Zachée, le saint des recommencements
Homélie du dimanche 3 novembre 2019 (Lc 19, 1-10)

● Pour bien comprendre cet évangile, il faut - je crois - nous intéresser au contexte géographique de la rencontre entre Zachée et Jésus.
La scène se déroule à Jéricho. D’après les archéologues, Jéricho est la deuxième ville la plus ancienne de l’humanité. Et dans l’Ancien Testament, elle est la porte d’entrée en Terre promise. Comme il s’agit d’une cité fortifiée, les hébreux avaient dû l’attaquer avec l’aide du Seigneur, comme c’est raconté dans le livre de Josué (Jos 6, 1-21).
Pour Zachée aussi, Jéricho est la porte d’entrée de la terre promise. Zachée espère changer de vie, inaugurer une vie nouvelle, avec Dieu et avec le peuple des croyants, et laisser derrière lui son ancienne vie de servitude et de péché. Tout comme les hébreux mille quatre cent ans plus tôt.
Par ailleurs, la scène se déroule sur un sycomore. Le sycomore est un figuier sauvage, un arbre venu d’Egypte, la terre d’oppression par excellence. Le fruit du sycomore est abondant mais il est fade, il ne sert qu’à nourrir les bêtes, pas les hommes. Le seul intérêt du sycomore, c’est qu’il peut offrir à Zachée un lieu pour se cacher.
… Comme dans le livre de la Genèse, où Adam et Eve se cachent parce qu’ils ne se sentent pas dignes de se montrer en présence du Seigneur.

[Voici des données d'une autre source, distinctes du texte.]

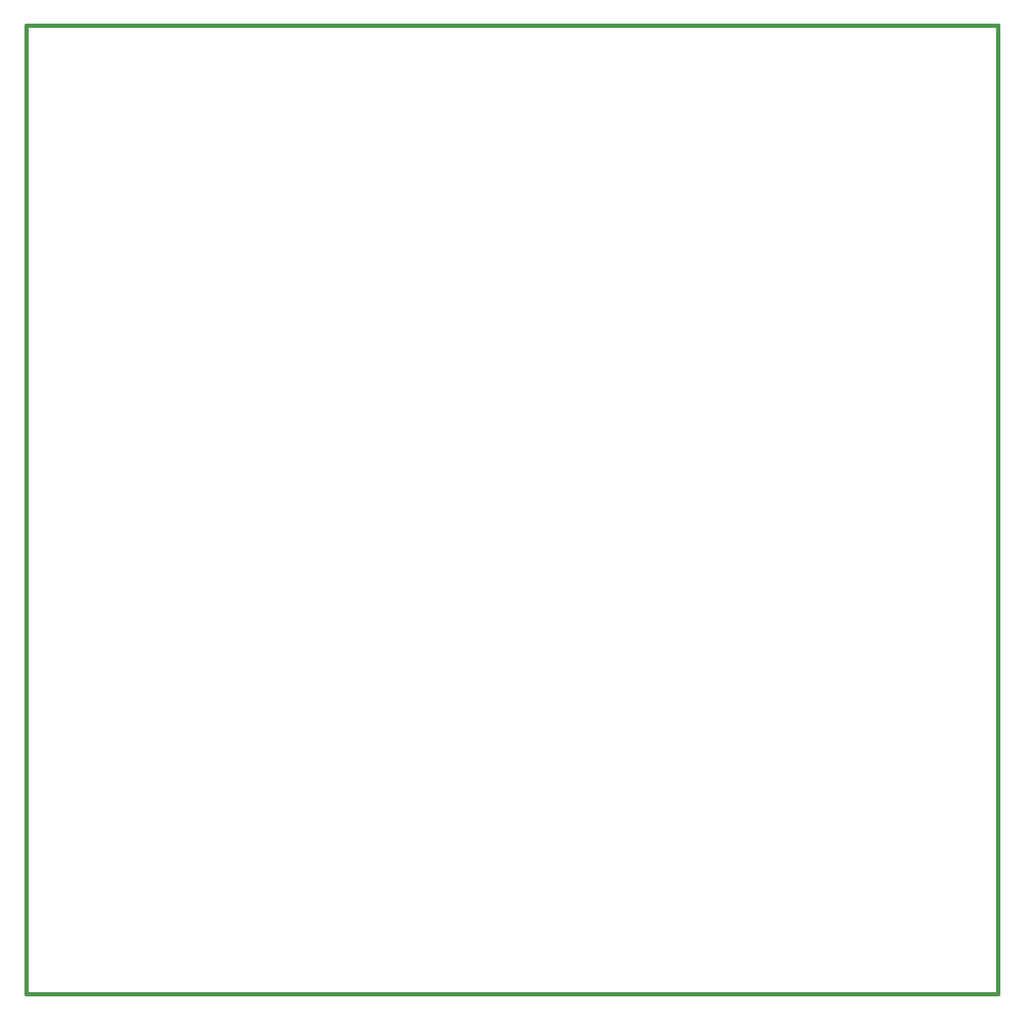
<source format=gbr>
G04*
G04 #@! TF.GenerationSoftware,Altium Limited,Altium Designer,23.8.1 (32)*
G04*
G04 Layer_Color=16711935*
%FSLAX44Y44*%
%MOMM*%
G71*
G04*
G04 #@! TF.SameCoordinates,791A3C29-9ABF-4AEA-8B0B-0D467164B87E*
G04*
G04*
G04 #@! TF.FilePolarity,Positive*
G04*
G01*
G75*
%ADD43C,0.3810*%
D43*
X972051Y-2039D02*
Y969511D01*
X-2039D02*
X972051D01*
X-2039Y-2039D02*
Y969511D01*
Y-2039D02*
X972051D01*
M02*

</source>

Leurs pagnes sont faits de branches de figuier, comme dans l’évangile de ce jour.
Oui, Zachée est cet homme pécheur, indigne, à la vie fade. Il se cache des regards mais il s’approche de Jésus comme on s’approche de la terre promise, dans l’espérance d’une vie meilleure.
● Notre misère à nous, trop souvent, c’est d’avoir dit adieu aux recommencements, de ne plus croire à des changements de fond, et de traîner notre vie à mi-pente en nous résignant à des compromis. Zachée, c’est le saint du ciel que nous pouvons prier quand nous avons des recommencements à vivre. Saint Grégoire de Nysse disait que la vie spirituelle consiste à aller "de commencements en commencements nouveaux”. Quand la machine est en panne, prions Zachée.
● Une autre prière que nous pouvons adresser à Zachée, c’est de nous aider à reconnaître nos limites et à construire à partir d’elles. Avec sa petite taille, perdu dans la foule, Zachée aurait pu se tenir pour battu. Mais non, il transforme son handicap en opportunité.
“Ce que j'ai considéré jusqu'ici comme obstacle, dit Zachée, sera dès maintenant un moyen. Jusqu'ici les tentations, les distractions, les difficultés intérieures et extérieures m’ont arrêté et découragé. Et bien, dès maintenant, tout cela me servira de tremplin pour m'élever vers Dieu. Je verrai en chaque épreuve une invitation pressante à m'unir davantage à mon Dieu par un acte de foi, de confiance, d'amour et d'abandon. Ces choses qui étaient pénibles jusque-là seront désormais des grâces. Car elles me forceront à sortir de moi-même pour ne plus vivre qu'en Dieu”.
En vérité, ces mots ne sont pas de Zachée, ce sont les paroles d’un moine chartreux. Un moine que l’on devine décidé à accueillir toutes les épreuves de la vie comme une chance, celle de nous tourner vers Dieu avec plus de résolution, de confiance et d’abandon.
Que Dieu nous aide à y parvenir, par l’intercession de Zachée.
Amen.
NB : Le moine cité est Jean-Baptiste Porion (lire Amour et Silence, Un chartreux, aux éditions du Seuil).